Why I am a Doctor of Chiropractic

Because I honor the inborn potential of everyone to be truly healthy. Because I desire to help the newborn, the aged, and those without hope. Because I choose to care for the patient with the disease, not the disease. Because I wish to assist rather than intrude; to free rather than control. Because I seek to correct the cause, and not its effect. Because I know doctors do not heal, only the body can heal itself. Because I have been called to serve others. Because I want to make a difference. Because every day I get to witness miracles.

Because I know it is right.


At the time, I liked it. It may have been a bit zealous in tone, but it made me feel good about being a chiropractic doctor when I read it. So, I hung it on the wall of my office. But years went by, I moved offices, changed my décor, and ended up putting the plaque in a box, on a shelf.

Out of sight. Out of mind.

Then recently a friend of mine sent me a link to a talk by Simon Sinek: How great leaders inspire action.  Simon has a simple but powerful model for inspirational leadership all starting with a golden circle and the question “Why?” His examples include Apple, Martin Luther King, and the Wright brothers.

Simon Sinek reminded me of the importance of knowing (and being able to articulate) why we do what we do.

Like most other people, I know what I do. I provide chiropractic care. And, while that statement is true, who cares? Every chiropractor provides chiropractic care. So what?
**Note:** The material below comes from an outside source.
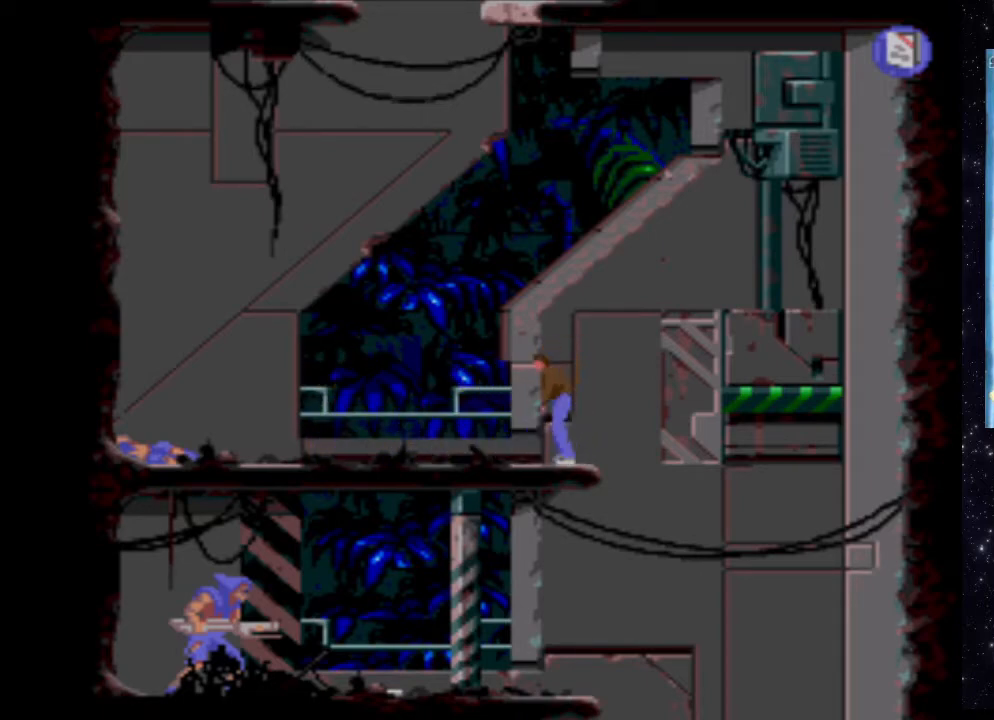
{"buttons": ["X", "DPAD_DOWN"], "events": []}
Like many other people, I know how I do what I do. I specialize in Activator Methods chiropractic care. And, we often combine chiropractic care and massage. Between myself and our massage therapists we provide a full range of treatment options for neck pain, headache, sciatic leg pain, back pain—including options for post-surgical back pain and complex cases—all under one roof. But again, so what?

According to Simon, people don’t buy what we do, or how we do it. People buy why we do it.
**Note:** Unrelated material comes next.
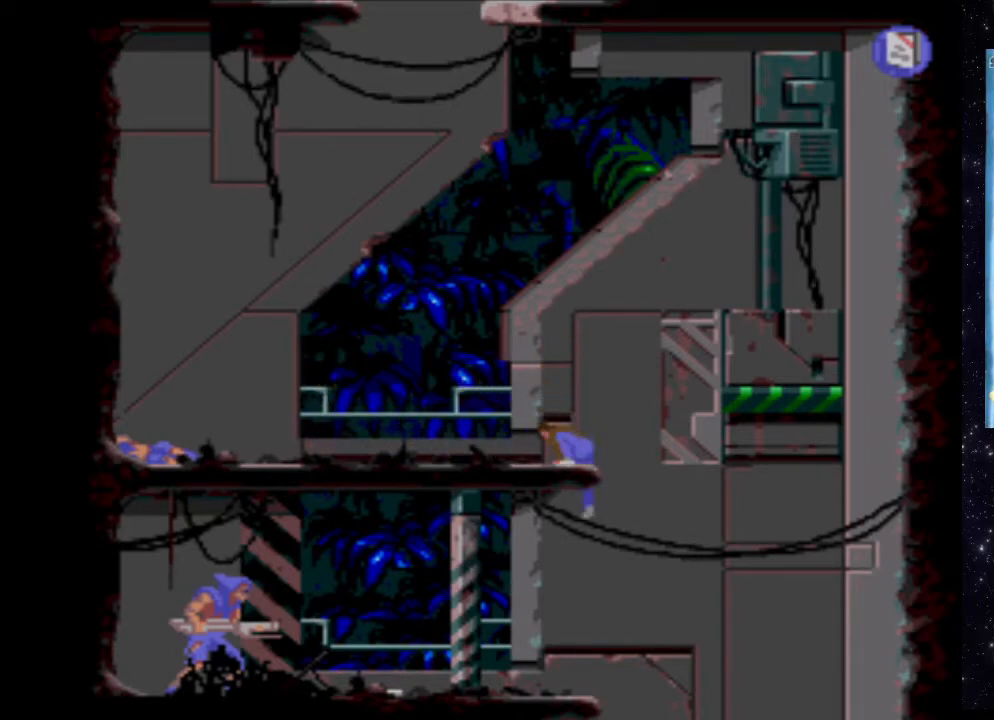
{"buttons": ["X"], "events": [[80, "DPAD_DOWN", "up"]]}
So, I took Simon’s challenge. I asked myself, “Why do I do what I do?” As a result, here is my present day informal treatise of sorts for my chosen profession:

Why I am a Doctor of Chiropractic

Because I believe people deserve drug-free, noninvasive options

for treating pain and inflammation

that “first, do no harm.”

It may not be as quite as eloquent (or as inclusive) as the one at the top of this page, but in a world where too many people seem to act as if their aches and pains are caused by an ibuprofen deficiency, it clarifies why I do what I do.

So….why do you do what you do?

  1. February 6, 2012

    I am a licensed massotherapist and I love what I do. Working muscles in people’s bodies so they will relax, bringing blood back to those aching muscles, and seeing some relief in these clients is a rewarding experience for me. Giving people hope that they can make a difference how their body feels; whether through massage, chiropractic, exercise or another modality is one gift I can give them. Every body is different, so every massage is a challenge and a gift for me. These are some reasons why I do what I do.